— Activity 1 —
List every place name mentioned in the drumming interview.
— Activity 2 —
According to the drumming interview, what size bass drum did Herbie Wright and the others have?

— Exercise passage —

I started getting gigs and I didn’t have my hi-hat when I started. I just had to play the cymbal with one stick and choke it and open it like a hi-hat does. I got this gig in the Borden Square section of Boston, the Italian section, and the trumpet player said, “Hey, why don’t you get a hi-hat?” I finally got a hi-hat later.

CM: Did you have the bass drum at this time?

Actually, my first gig was without a bass drum.

CM: So it’s you just stomping on the floor, huh?

[Claps like foot stomps] You know what I mean? I worked at a summer camp and I saved up my money and that’s when I bought my first bass drum. There was a war at that time and they couldn’t use the mother-of-pearl. They had to use things [made] out of wood; I think it was a William F. Ludwig bass drum. I think it was a 26-inch bass, which was considered small. Herbie Wright and all of these guys had a 28-inch bass drum. They’d come down the street with that big bass drum.

CM: When you were doing your first gigs on your Frankenstein kit, had you been checking out other drummers on records at that time?

During that early period, I was hearing a lot of stuff on the radio-they had good radio stations in Boston at that time-and naturally I was checking out the Basie band, because my older brother was very hip. In fact, Papa Jo [Jones] told me that my brother brought me to him. I was still in school. He said, “You had your schoolbooks!” There was a club on downtown Warrington Street; I think that is where the Basie band had played. Papa Jo was one of the first guys I was into. People told me I looked like him. That really made me feel good.

CM: So you graduate from high school and you’re gigging around Boston…

I didn’t graduate. They threw me out. That’s why I didn’t go back. I didn’t want to go. I was making money playing the drum. I knew where I wanted to go.

CM: Now you hit with Louie Russell’s band before you got with Lester Young. How did you get with that gig?

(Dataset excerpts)
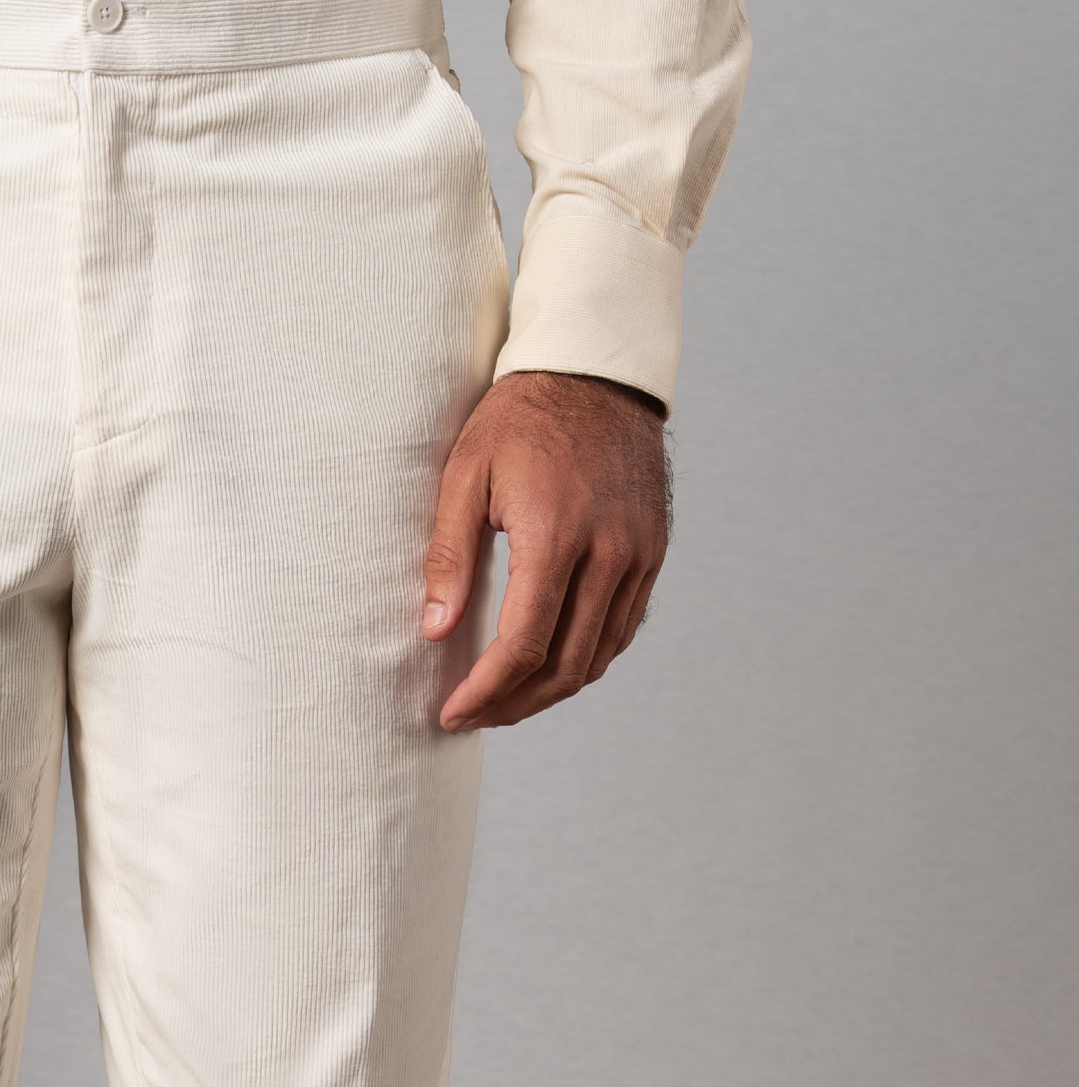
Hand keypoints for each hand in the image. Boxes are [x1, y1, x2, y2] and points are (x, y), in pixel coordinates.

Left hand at [422, 369, 668, 730]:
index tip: (451, 714)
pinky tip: (548, 664)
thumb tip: (434, 630)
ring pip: (598, 657)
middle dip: (514, 705)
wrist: (595, 370)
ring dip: (550, 691)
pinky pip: (622, 630)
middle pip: (564, 666)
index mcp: (556, 536)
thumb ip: (448, 556)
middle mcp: (609, 554)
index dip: (485, 693)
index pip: (522, 646)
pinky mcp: (653, 553)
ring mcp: (639, 555)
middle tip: (473, 717)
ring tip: (504, 700)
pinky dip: (585, 659)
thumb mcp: (465, 475)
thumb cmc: (519, 417)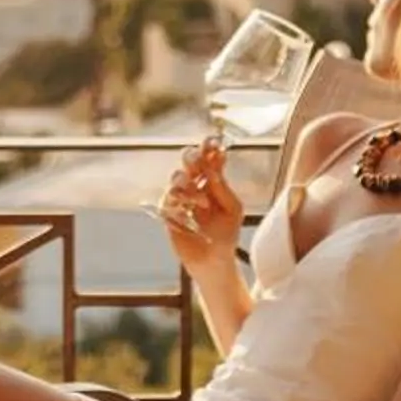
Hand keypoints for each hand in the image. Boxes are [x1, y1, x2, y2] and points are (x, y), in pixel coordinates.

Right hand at [156, 137, 242, 269]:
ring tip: (203, 203)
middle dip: (193, 158)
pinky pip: (169, 200)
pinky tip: (191, 213)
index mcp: (211, 179)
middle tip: (200, 164)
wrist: (214, 259)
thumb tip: (213, 170)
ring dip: (189, 186)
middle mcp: (194, 183)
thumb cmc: (226, 233)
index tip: (212, 141)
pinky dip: (181, 204)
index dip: (208, 146)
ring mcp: (179, 197)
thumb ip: (223, 189)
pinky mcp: (168, 212)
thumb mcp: (232, 210)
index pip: (208, 156)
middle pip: (187, 159)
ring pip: (176, 178)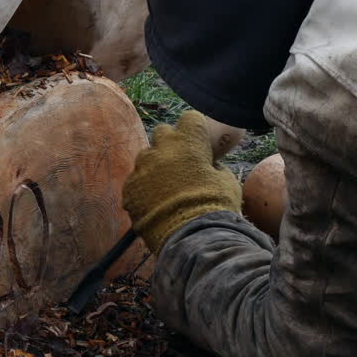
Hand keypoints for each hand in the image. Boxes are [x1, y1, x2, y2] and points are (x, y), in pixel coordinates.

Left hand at [122, 111, 242, 252]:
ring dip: (155, 166)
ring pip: (146, 157)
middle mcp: (160, 150)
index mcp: (187, 142)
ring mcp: (142, 169)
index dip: (195, 129)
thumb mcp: (227, 182)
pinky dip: (144, 189)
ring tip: (166, 186)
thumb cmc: (215, 207)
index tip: (199, 141)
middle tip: (181, 161)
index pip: (189, 118)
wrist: (191, 238)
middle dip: (171, 143)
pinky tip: (155, 203)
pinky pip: (135, 181)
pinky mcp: (129, 190)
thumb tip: (210, 168)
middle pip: (162, 132)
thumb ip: (216, 168)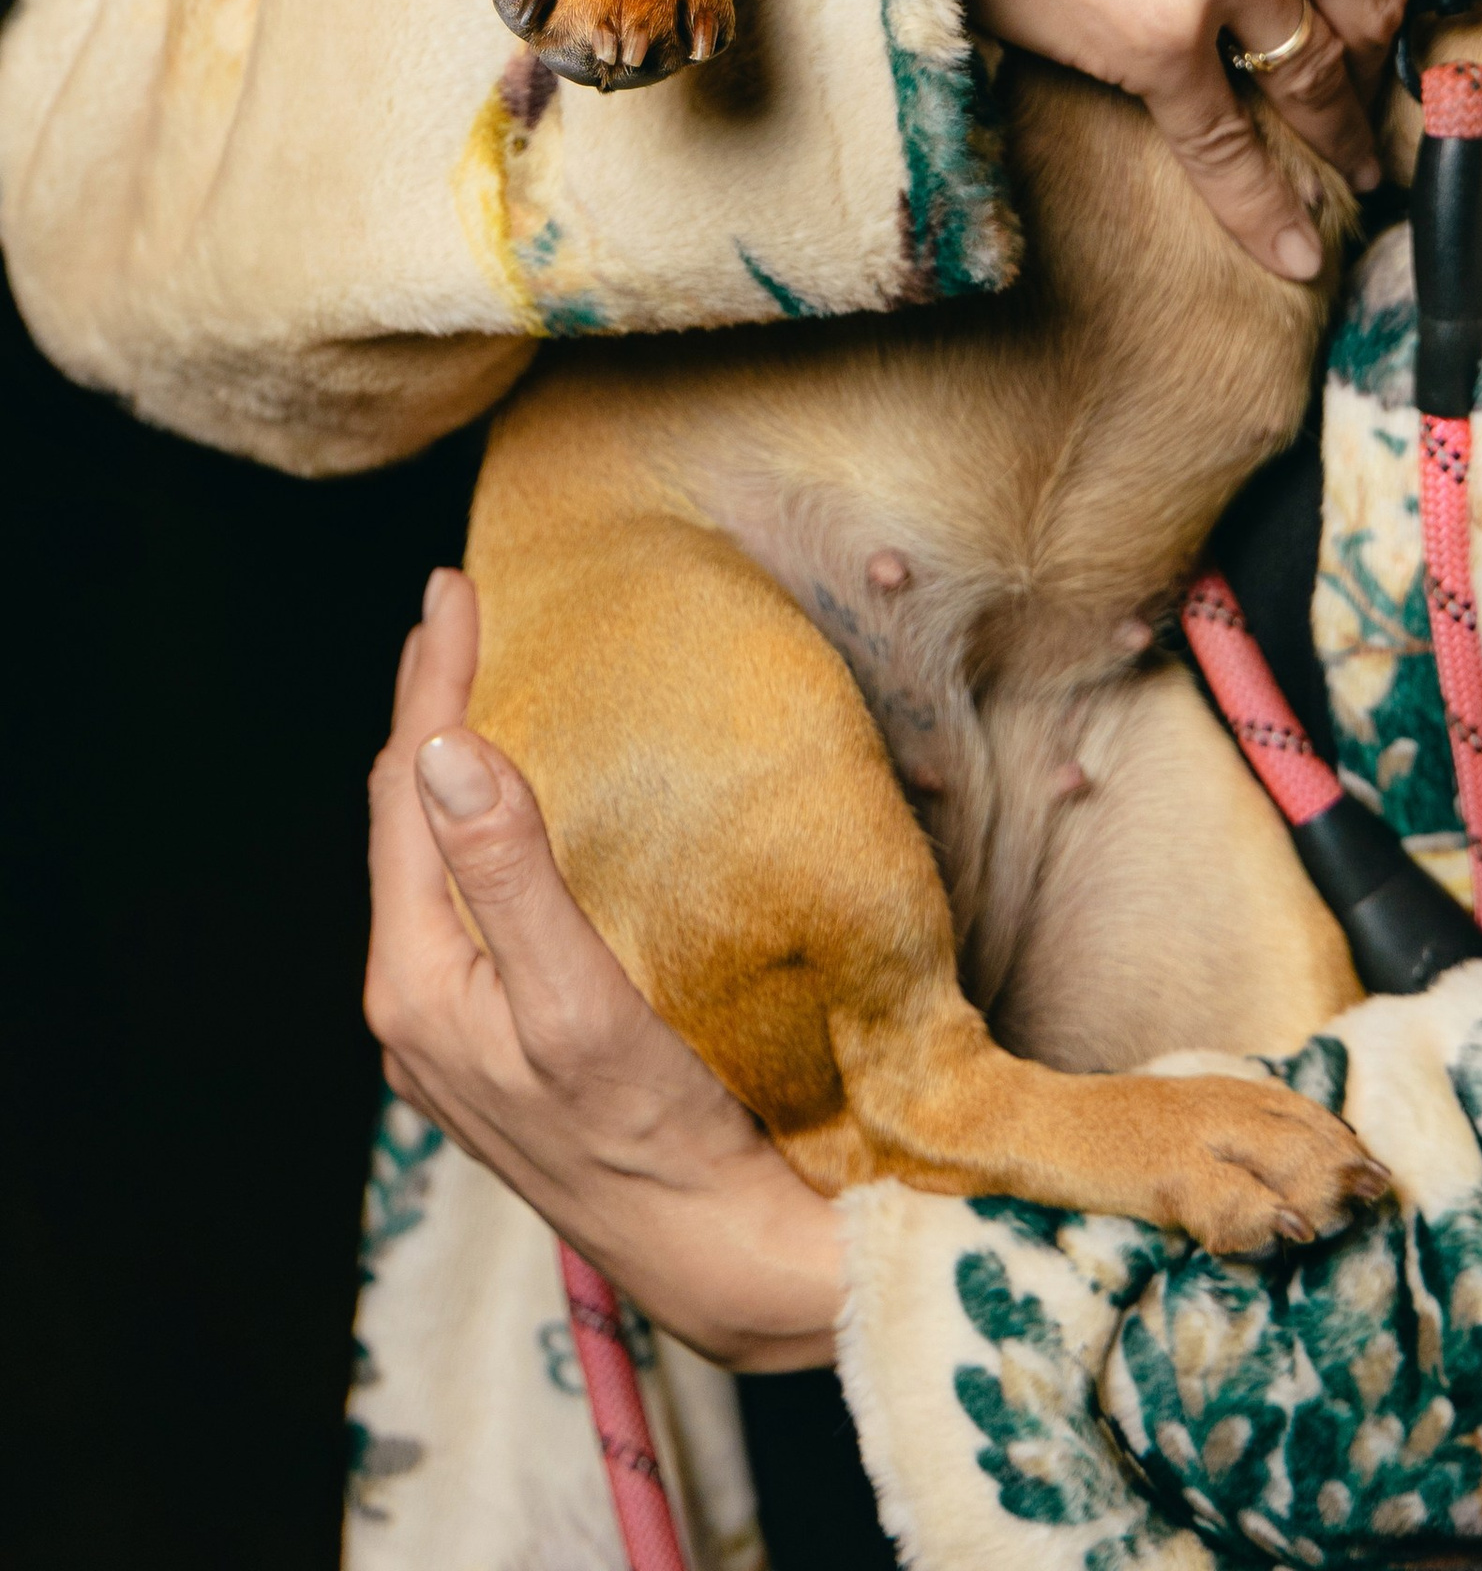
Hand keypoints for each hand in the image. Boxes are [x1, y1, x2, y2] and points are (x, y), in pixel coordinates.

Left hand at [364, 569, 839, 1372]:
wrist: (712, 1259)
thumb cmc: (655, 1132)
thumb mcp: (578, 998)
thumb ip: (510, 871)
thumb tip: (447, 748)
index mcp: (416, 981)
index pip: (409, 791)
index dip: (432, 683)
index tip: (457, 588)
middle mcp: (412, 1006)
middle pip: (405, 820)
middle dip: (428, 711)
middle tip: (458, 612)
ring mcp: (449, 1032)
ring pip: (429, 862)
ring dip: (447, 766)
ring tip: (472, 684)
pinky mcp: (493, 1046)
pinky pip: (462, 905)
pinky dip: (476, 829)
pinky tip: (508, 810)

— Task output 1 —
Borden Square, Boston, Warrington Street

— Task output 2 —
A 28-inch bass drum.